Wien. Mit Umfragen ist es so eine Sache, wie man an den Wahlergebnissen sieht. Letztere haben ja nun relativ wenig mit den Einschätzungen der vergangenen Tage gemein, wonach Alexander Van der Bellen mit etwa 26 Prozent führte und Norbert Hofer knapp dahinter lag. Die tatsächlichen Ergebnisse lieferten dann doch ein deutlich umgekehrtes Bild. Dennoch sind Umfragen eine Möglichkeit, ein breiteres Publikum zu betrachten - zum Beispiel auch, wenn es um die Wahlmotive geht.

Oder um die Motive, nicht zu wählen. Laut einer Umfrage des Meinungsforschers Peter Hajek im Auftrag von ATV unter 1000 Österreichern ab 16 Jahren war das Hauptmotiv der Nichtwähler die Auswahl der Kandidaten. Auffallend sei, dass ein größerer Teil nicht an Politik interessiert sei beziehungsweise dem Amt des Bundespräsidenten keine wichtige Rolle zugestehe. Der klassische Nichtwähler sei männlich, jünger und niedrig gebildet.

Wahlfaktor Frau erstmals signifikant gemessen


Erstmals ist laut Umfrage bei einer Wahltagsbefragung der Wahlfaktor Frau signifikant gemessen worden: 23 Prozent der befragten Wähler von Irmgard Griss gaben an, diese zu wählen, weil sie eine Frau ist. 40 Prozent stellten allerdings deren Parteiunabhängigkeit in den Vordergrund.

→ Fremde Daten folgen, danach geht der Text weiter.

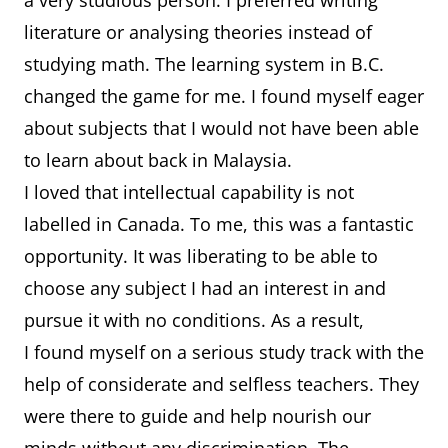
a very studious person. I preferred writing
literature or analysing theories instead of
studying math. The learning system in B.C.
changed the game for me. I found myself eager
about subjects that I would not have been able
to learn about back in Malaysia.
I loved that intellectual capability is not
labelled in Canada. To me, this was a fantastic
opportunity. It was liberating to be able to
choose any subject I had an interest in and
pursue it with no conditions. As a result,
I found myself on a serious study track with the
help of considerate and selfless teachers. They
were there to guide and help nourish our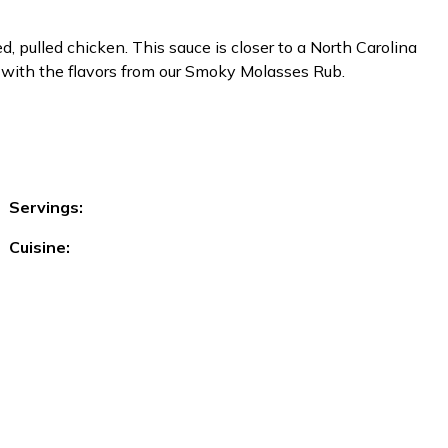
 pulled chicken. This sauce is closer to a North Carolina
 with the flavors from our Smoky Molasses Rub.
Servings:
Cuisine:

Hier wird aber die Glaubwürdigkeit von Umfragen wieder zweifelhaft: Die ORF/Sora/Isa-Wahlbefragung unter 1210 Wahlberechtigten ist beim Faktor Parteiunabhängigkeit nämlich auf 84 Prozent gekommen.

Wie auch immer. FPÖ-Kandidat Norbert Hofer, der Gewinner des Wahlabends, punktete jedenfalls mit Persönlichkeit, Themensetzung und Sympathie, so die Umfragen. Der von den Grünen unterstützte Alexander Van der Bellen überzeugte demnach durch Kompetenz und Wertehaltung.